Otwarłam oczy i przetarłam je ręką. Podniosłam wzrok z białej pościeli na... białą ścianę. Odwróciłam głowę w lewo i zobaczyłam bezbronną twarz Brian'a. Odgarnęłam włosy z twarzy i dźwignęłam się do góry. Poprawiłam bratu poduszkę, po czym wstałam z krzesła.
Wczoraj po zjedzeniu obiadu pojechałam z Joshem do szpitala, żeby dowiedzieć, czy stan najmłodszego Gunnulfsena się polepszył. Niestety, wciąż jest krytycznie. Najwidoczniej zasnęłam, kiedy Franceschi wyszedł na spotkanie z Taylor.
Matko, jak tu zimno!
Potarłam ramiona, po czym wyszłam ze szpitala. Głupia, nie wzięłam swetra. Weszłam do porsche i podjechałam do księgarni. Wiedziałam, że nie zastanę tam Jardine, ale na pewno będzie Laura oraz Ben. Ta pierwsza - bo tam pracuje, a ten drugi - bo nie ma co robić i uwielbia spędzać z nią czas. Zaparkowałam bardzo blisko wejścia, ale nie wysiadałam. Wsłuchiwałam się w dźwięk silnika i cichego pomruku radia. Myśli zajął mi Brian. Bałam się, że może się nie wybudzić. Było to bardzo prawdopodobne, ponieważ jego stan pozostał równie straszny, jak zaraz po wypadku. Nie miałam ochoty zaprzątać sobie głowy tym, co by się stało, gdyby mu się pogorszyło. Niestety, nie umiałam o tym nie myśleć. W końcu opuściłam samochód i weszłam do księgarni. Za ladą od razu zauważyłam pannę Whiteside, a obok - pana Barlow'a.

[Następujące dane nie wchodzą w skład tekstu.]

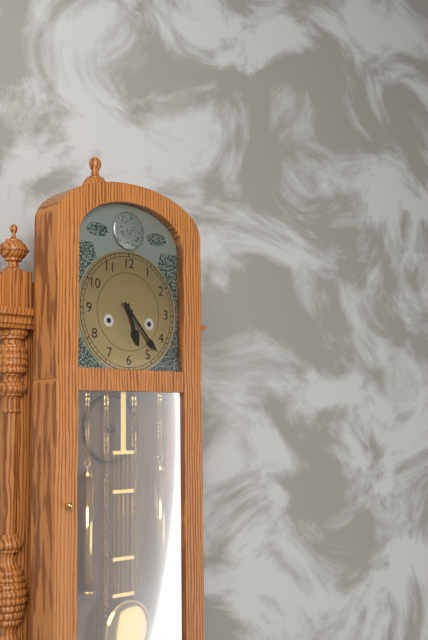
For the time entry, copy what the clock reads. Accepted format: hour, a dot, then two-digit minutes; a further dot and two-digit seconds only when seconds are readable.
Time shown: 5.23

- Ekh-em, przeszkadzam? - przerwałam im wgapianie w się w siebie.
- Nie, nie... - odskoczyli zaraz od siebie, a Laura poprawiła książki leżące na ladzie.
- Co cię sprowadza do tak mądrego miejsca, jak to, Lyndsey? - dogryzł mi Ben.

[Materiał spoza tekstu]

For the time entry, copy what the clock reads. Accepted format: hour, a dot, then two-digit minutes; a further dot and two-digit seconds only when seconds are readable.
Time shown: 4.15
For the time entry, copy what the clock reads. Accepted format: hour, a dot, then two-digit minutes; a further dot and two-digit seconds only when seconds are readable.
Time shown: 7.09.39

- Nudzi mi się, więc jeżdżę po znajomych. - uśmiechnęłam się do niego słodko i usiadłam na blacie.
- Sama chodzisz do pracy. Wypadałoby tam czasem zajrzeć, nie sądzisz? - spytał, a ja prychnęłam w odpowiedzi.
- Mam sobie iść, jak mniemam?
- Zostań! - zawołała szybko brunetka, po czym spiorunowała blondyna wzrokiem. - Pieprzy głupoty...

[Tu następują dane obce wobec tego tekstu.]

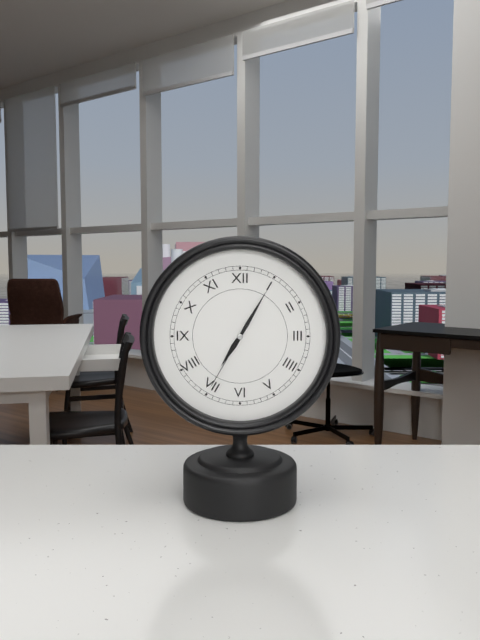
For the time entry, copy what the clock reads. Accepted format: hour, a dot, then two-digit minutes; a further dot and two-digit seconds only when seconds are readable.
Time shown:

Podeszłam do półek i przejrzałam książki na nich. Jedna przykuła moją uwagę. Wzięłam ją do ręki i przeczytałam streszczenie. Zainteresowana "Świadkiem" autorstwa Nory Roberts poprosiłam zielonooką, żeby ją skasowała. Podałam jej kwotę i schowałam książkę do torby.
- Świetna książka. Przeczytałam ją chyba z pięćset razy! Jeżeli ci się spodoba, mogę ci zaproponować "Paranoję". Również bardzo dobra. - Whiteside wyciągnęła zza lady grubą księgę i podała mi ją. Sprawdziłam, o czym jest i oddałam dziewczynie.
- Muszę na chwilę skoczyć na zaplecze. Poczekacie chwilę, dobrze?
I zniknęła za ścianą. W tym czasie ja postanowiłam zrobić mały wywiad z Barlow'em.
- Dobra. Kiedy masz zamiar jej powiedzieć? - zapytałam złączając palce.
- Powiedzieć co? - udał, że nie rozumie.
- Że ci się podoba, idioto. - przewróciłam oczami. - Może w końcu ktoś u nas byłby razem...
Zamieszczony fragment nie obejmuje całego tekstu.